Authorities have also arranged for rescue helicopters to airlift sick or injured climbers from base camp within 90 minutes, Koirala said. Previously, each team would arrange their own rescue, which would often take hours.
Sick or injured climbers would be first treated at the base camp and airlifted to their lower attitude clinic at Pheriche, located at an elevation of 4,370 meters (14,340 feet) and if necessary to the capital, Kathmandu.
During the spring climbing season that runs from March 1 to May 31, more than 300 foreign climbers attempting to scale Everest and their local guides and support staff swell the base camp’s population to more than 1,000 people, turning the area into a tent village. In addition, hundreds of trekkers hike up to the base camp during the same time.

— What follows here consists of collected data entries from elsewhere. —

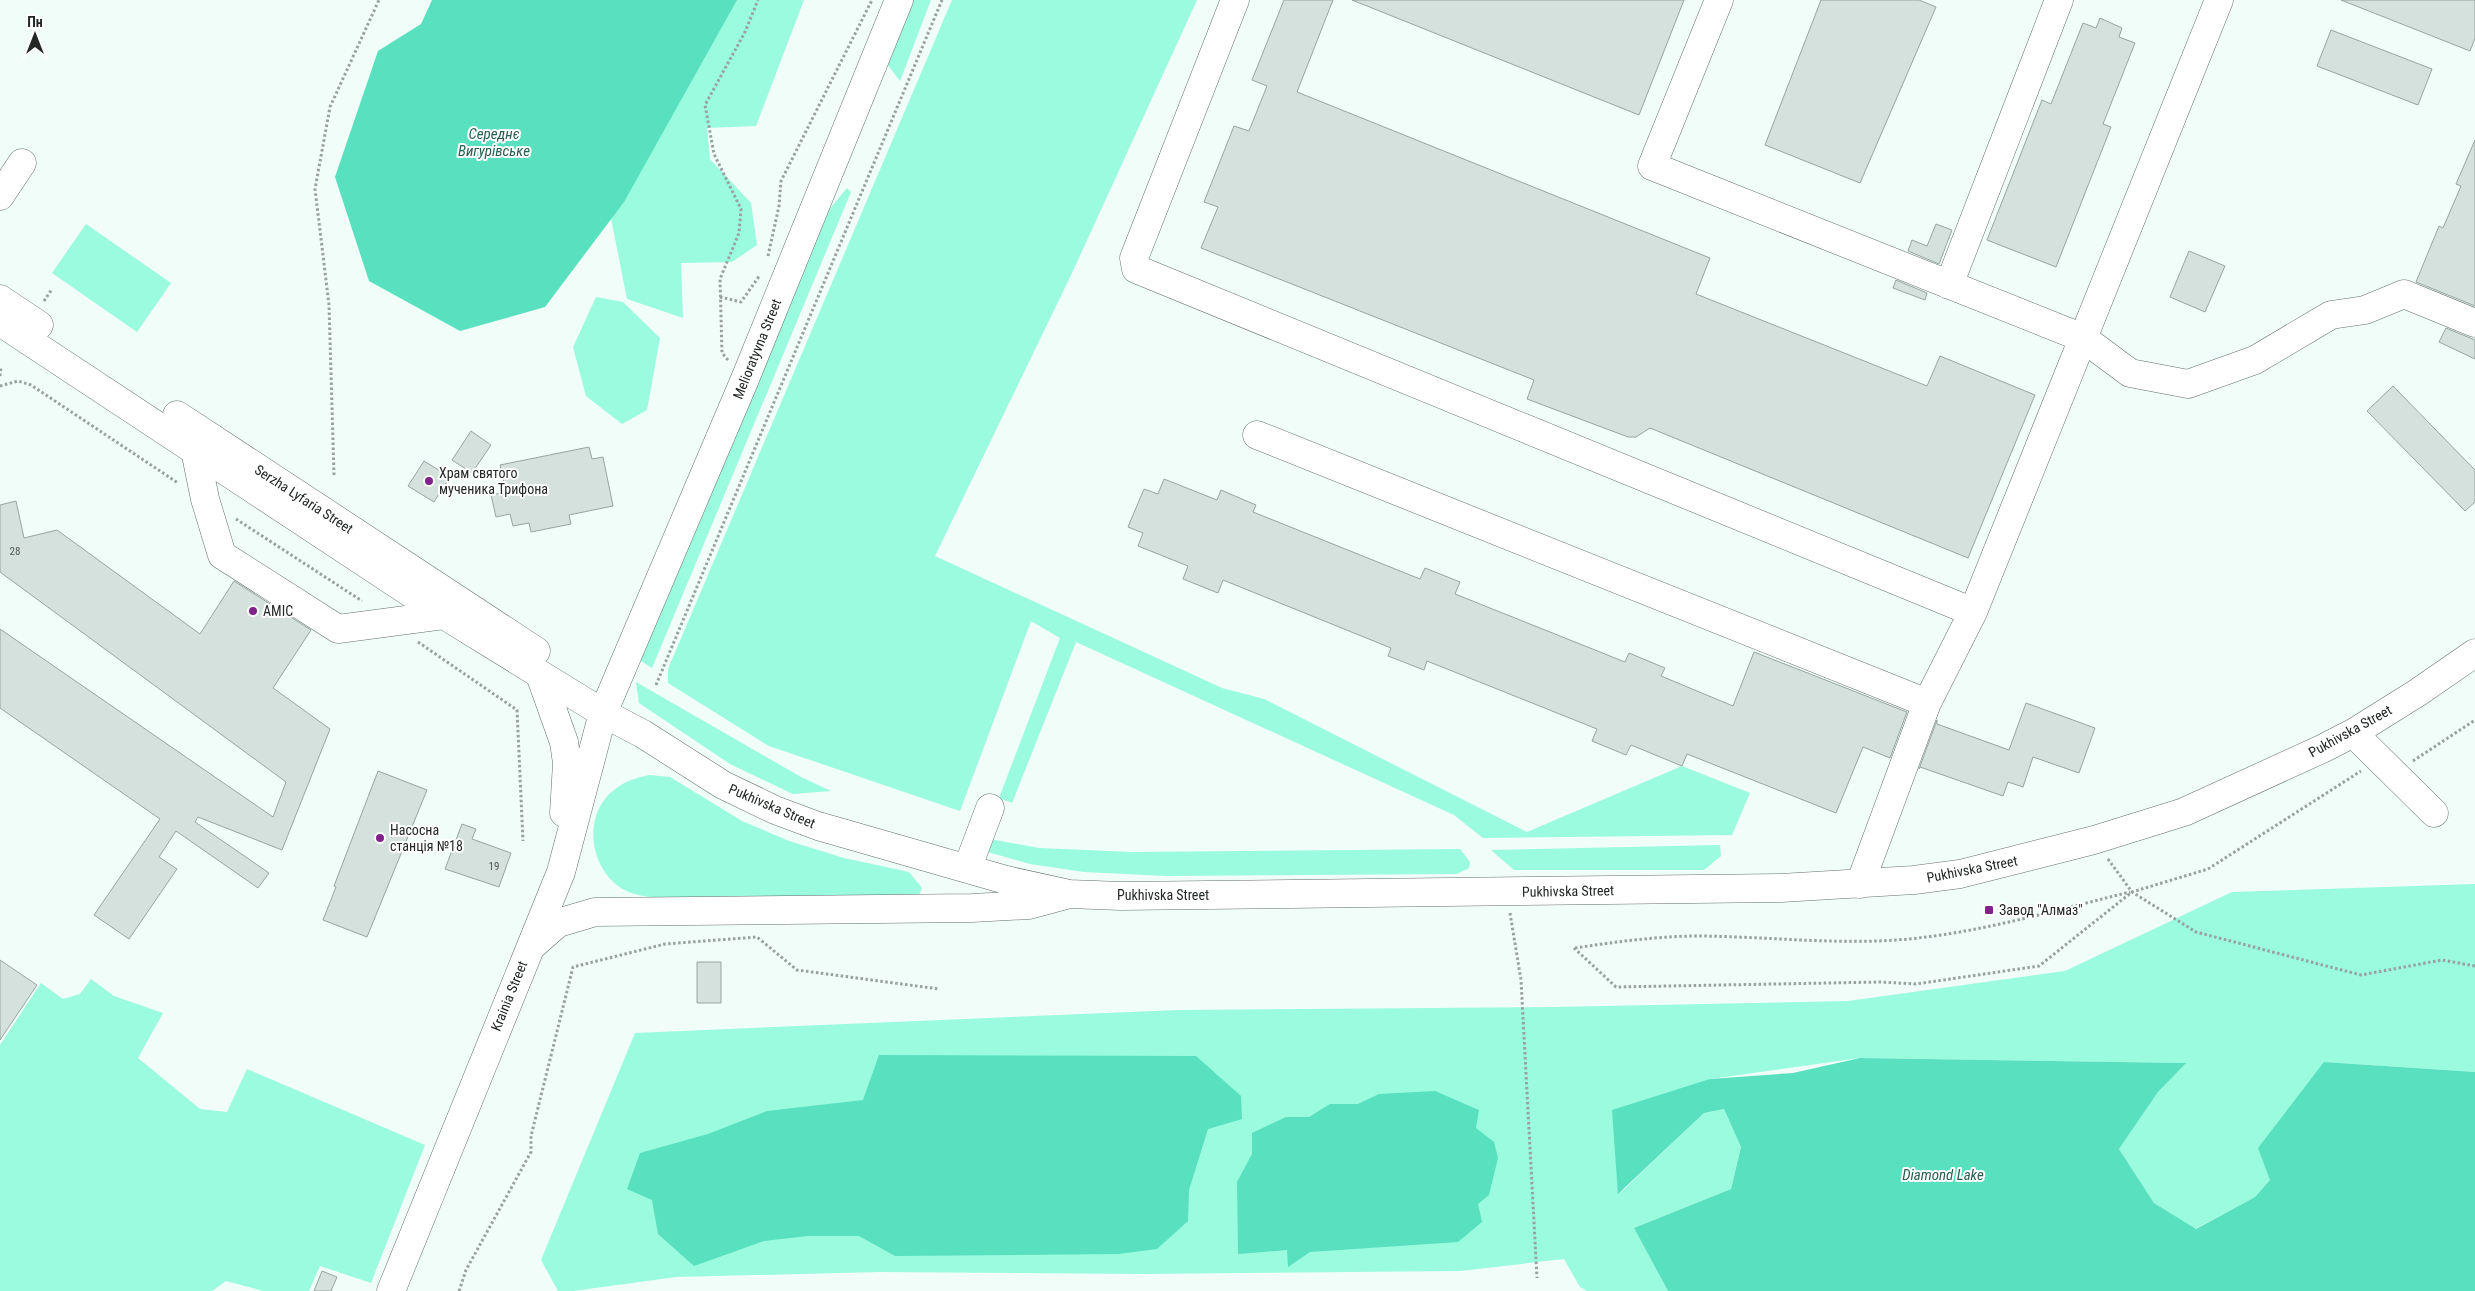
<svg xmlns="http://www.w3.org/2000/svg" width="2475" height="1291" viewBox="0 0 2475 1291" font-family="'Roboto Condensed',sans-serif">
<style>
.green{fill:#9afbdf}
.water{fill:#58e0bf}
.building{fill:#d4e1dd;stroke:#98a4a0}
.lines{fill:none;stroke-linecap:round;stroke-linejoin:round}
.minor-casing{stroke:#65706d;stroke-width:29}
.path{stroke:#98a19e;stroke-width:3;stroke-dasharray:2.5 2.5;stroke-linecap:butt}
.minor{stroke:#fff;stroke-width:28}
.poi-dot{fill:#82218c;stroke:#fff;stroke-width:2}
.labels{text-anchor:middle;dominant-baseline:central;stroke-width:4;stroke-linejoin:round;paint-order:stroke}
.number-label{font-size:11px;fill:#4f5654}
.street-label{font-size:14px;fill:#232827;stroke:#fff}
.poi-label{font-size:14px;fill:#232827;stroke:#fff;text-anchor:start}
.water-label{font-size:15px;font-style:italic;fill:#275e50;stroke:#fff}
</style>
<rect width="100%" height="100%" fill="#f0fdf9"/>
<!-- green -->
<path class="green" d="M706,0H804L756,126L707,128L710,159L751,203L757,245L732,262L681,263L683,318L627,299L608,203Z
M908,0H931L900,81L884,60Z
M952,0H1197L1072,273L935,556L1222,688L1264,699L1527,832L1682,766L1750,793L1732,835L1483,838L1454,815L1076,642L1012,803L999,798L1060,638L1031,621L960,811L769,746L668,683V669Z
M847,188L851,192L652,668L638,659L818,223Z
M86,224L171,283L137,332L52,273Z
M596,297L623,302L660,338L647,410L622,424L586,396L573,347Z
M636,682L801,777L831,791L793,794L730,764L639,703Z
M649,775L670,777L742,821L789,841L844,858L909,872L922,888L919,895L910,899L650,897C644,896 637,895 631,893C591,878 579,817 614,790C625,781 636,778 649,775Z
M984,838L1039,848L1132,852L1460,849L1470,862L1469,868L1457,874L1166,876L1084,872L1030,864L984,851Z
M1720,845L1721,856L1704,870H1514L1491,850Z
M2475,884V1072L2324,1062L2270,1180L2255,1197L2195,1229L2154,1203L2119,1149L2158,1092L2185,1063L1860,1058L1710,1079L1619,1194L1704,1113L1724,1109L1741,1147L1731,1189L1634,1228L1668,1291H1587L1580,1287L1564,1259L1460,1271L1142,1274L880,1272L676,1277L573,1291H558L541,1260L635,1033L1178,1010L1553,1007L1848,1001L2065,971L2232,892Z
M91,979L114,996L163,1013L138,1058L200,1109L227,1112L247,1069L425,1145L371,1283L320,1266L309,1291H263L226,1281L212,1291H0V1045L41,983L63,999L80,994Z"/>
<!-- water -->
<path class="water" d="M432,0H737L624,202L545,307L460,331L369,281L335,177L378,51L421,24Z
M879,1055L1196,1056L1241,1096L1242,1119L1208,1129L1189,1190L1188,1221L1157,1249L1118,1254L895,1256L859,1236H808L764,1241L694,1266L658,1234L652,1200L627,1189L640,1153L708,1134L767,1111L863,1100Z
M1860,1058L2186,1063L2158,1092L2119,1149L2154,1203L2196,1229L2255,1197L2270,1180L2258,1148L2324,1062L2475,1072V1291H1668L1634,1228L1731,1189L1741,1147L1724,1109L1704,1113L1618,1194L1612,1110L1710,1079L1793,1073Z
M1435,1091L1479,1110L1476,1128L1494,1142L1498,1158L1489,1195L1478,1204L1482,1222L1458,1242L1310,1252L1288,1267L1287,1250L1238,1254L1237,1182L1252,1154V1133L1286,1117H1309L1330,1104H1358L1379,1094Z"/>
<!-- building -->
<path class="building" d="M1284,0H1333L1297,92L1710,258L1696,294L1927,386L1940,356L2035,395L1968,558L1650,428L1636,437H1628L1527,399L1534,380L1201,248L1218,207L1204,202L1234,126L1249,131L1267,86L1252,80Z
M1352,0H1684L1639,115Z
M1821,0H1919L1936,7L1860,183L1765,145Z
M2341,0H2475V38L2470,51Z
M2100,18L2122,28L2119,37L2135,43L2103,124L2111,127L2056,267L1987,240L2042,100L2051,104L2083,23L2096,28Z
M2331,30L2432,69L2418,105L2317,66Z
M2475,140V306L2416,282L2439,226L2443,228L2461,186L2456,184Z
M1936,224L1952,230L1939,264L1908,251L1912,240L1927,246Z
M2189,251L2225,266L2205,312L2170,297Z
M1896,280L1927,293L1925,300L1893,288Z
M2446,328L2475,340V359L2439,342Z
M2393,386L2475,470V502L2465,511L2367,411Z
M471,431L491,445L472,473L452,460Z
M589,447L592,459L603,457L613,506L569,515L571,524L531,532L529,523L513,526L510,514L496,517L491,495L506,492L500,465Z
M424,461L450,477L434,502L408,486Z
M1164,479L1217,500L1221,490L1256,505L1253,512L1420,579L1425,568L1460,582L1455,594L1625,662L1629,653L1665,668L1661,676L1733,706L1754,652L1907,712L1890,758L1863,747L1836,813L1687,754L1682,766L1631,745L1626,755L1592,741L1597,729L1427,661L1424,670L1388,656L1391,648L1223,580L1218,593L1183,579L1188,566L1138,546L1143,533L1128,527L1144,489L1158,494Z
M16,501L24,538L57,530L200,634L234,581L311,630L273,688L330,729L282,850L198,817L195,822L269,873L258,888L176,831L159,857L177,869L129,939L94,915L160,819L0,708V629L273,817L286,782L0,572V505Z
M2026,703L2095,728L2079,773L2033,757L2023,787L2008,782L2003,796L1920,767L1919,769L1937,720V724L2009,750Z
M378,771L427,790L367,937L323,920L336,887L334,886Z
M462,824L476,829L472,839L511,853L499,887L445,869Z
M0,960L37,985L0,1040Z
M697,962H721V1003H697Z
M322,1271L337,1277L331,1291H314Z"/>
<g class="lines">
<defs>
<path id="minor" d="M1235,0L1134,258L1136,269L1973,612
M1719,0L1652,166L2083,338L2130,373L2188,384L2255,360L2331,315L2365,310L2404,294L2475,323
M0,196L22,163
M1949,285L2059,0
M0,299L39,325
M0,322L444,615L603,713L643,734L723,785L775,810L818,826L1006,880L1069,894L1121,896L1781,888L1914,880L1960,874L2094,840L2184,812L2324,748L2353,733L2417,693L2475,653
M177,415L536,651
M1257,435L1927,703
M195,450L205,499L222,555L338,629L444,615
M540,675L564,742L567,763L564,813
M2353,733L2434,813
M967,869L990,808
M1860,884L1927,703L1973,612L2219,0
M533,945L558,923L595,912L972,908L1029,905L1066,895
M391,1291L561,872L603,713L745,379L899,0"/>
</defs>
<!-- minor casing -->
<use href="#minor" class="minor-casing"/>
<!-- path -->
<path class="path" d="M768,256L779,206L781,181L872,0
M720,297L741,302L760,275
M44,301L52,289
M728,360L722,353L720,279L739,233L741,209L714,154L705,105L745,32L758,0
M0,376L1,367
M0,386L18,381L31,385L178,483
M334,475L329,305L315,189L330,107L379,0
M236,519L362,601
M418,642L517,710L523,841
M656,685L942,0
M2413,761L2475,720
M2108,859L2132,892L2196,932L2361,975L2442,960L2475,966
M1510,913L1521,980L1537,1278
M1574,948L1616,987L1881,982L1916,984L2039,966L2132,892L2208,869L2361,771
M1575,948C1614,942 1652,937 1692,936C1754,936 1816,943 1878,941C1963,938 2048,912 2130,892
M459,1291L466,1270L531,1152V1136L573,967L665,944L757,937L797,970L939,989"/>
<!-- minor -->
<use href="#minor" class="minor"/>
</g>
<!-- markers -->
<g class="poi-dot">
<circle cx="429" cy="481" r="5"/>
<circle cx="253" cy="611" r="5"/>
<circle cx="380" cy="838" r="5"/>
<rect x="1984" y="905" width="10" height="10" rx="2.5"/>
</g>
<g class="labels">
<!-- number labels -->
<g class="number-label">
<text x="15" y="551">28</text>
<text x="494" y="866">19</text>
</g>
<!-- street labels -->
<g class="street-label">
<text transform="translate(757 349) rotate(-68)">Melioratyvna Street</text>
<text transform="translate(304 499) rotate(33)">Serzha Lyfaria Street</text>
<text transform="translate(2350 731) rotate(-29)">Pukhivska Street</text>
<text transform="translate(772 806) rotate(23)">Pukhivska Street</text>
<text transform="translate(1972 869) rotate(-11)">Pukhivska Street</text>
<text transform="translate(1568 891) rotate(-1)">Pukhivska Street</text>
<text x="1163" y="895">Pukhivska Street</text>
<text transform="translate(509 996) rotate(-68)">Krainia Street</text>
</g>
<!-- poi labels -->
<g class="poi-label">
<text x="439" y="473">Храм святого<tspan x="439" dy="16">мученика Трифона</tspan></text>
<text x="263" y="611">AMIC</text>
<text x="390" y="830">Насосна<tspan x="390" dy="16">станція №18</tspan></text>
<text x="1999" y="910">Завод "Алмаз"</text>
</g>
<!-- water labels -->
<g class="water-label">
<text x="494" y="134">Середнє<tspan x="494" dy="17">Вигурівське</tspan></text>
<text x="1943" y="1175">Diamond Lake</text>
</g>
</g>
<!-- north arrow -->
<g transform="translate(35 35)" stroke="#ffffff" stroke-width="4" paint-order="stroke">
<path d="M0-4L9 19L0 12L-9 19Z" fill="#232827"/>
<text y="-8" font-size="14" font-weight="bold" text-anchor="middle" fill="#232827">Пн</text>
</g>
</svg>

Koirala said most of their patients suffer from high altitude sickness, but other common problems include injuries and broken bones of people who slip and fall on the mountain slopes.
In the 2014 avalanche that struck just above the base camp, several local guides and porters who were carrying equipment and supplies at the beginning of the season were swept away by snow, hit by falling ice and rocks, or fell into crevasses. Nepal was criticized for not having a rescue plan during disasters or any government presence at the base camp despite charging climbers huge permit fees.
Nepal’s government is also setting up a full-time office tent at the base camp this season which will have officials throughout the climbing season to provide security, settle disputes among climbers and monitor the activities of the hundreds of climbers and guides at the base camp.
They would provide information on climbing conditions and weather on the mountain and have communication equipment to quickly respond to any problems.
More than 4,000 climbers have scaled 8,850-meter (29,035-foot) Mount Everest since 1953, when it was first conquered by New Zealand climber Edmund Hillary and his Sherpa guide, Tenzing Norgay. Hundreds of others have died in the attempt.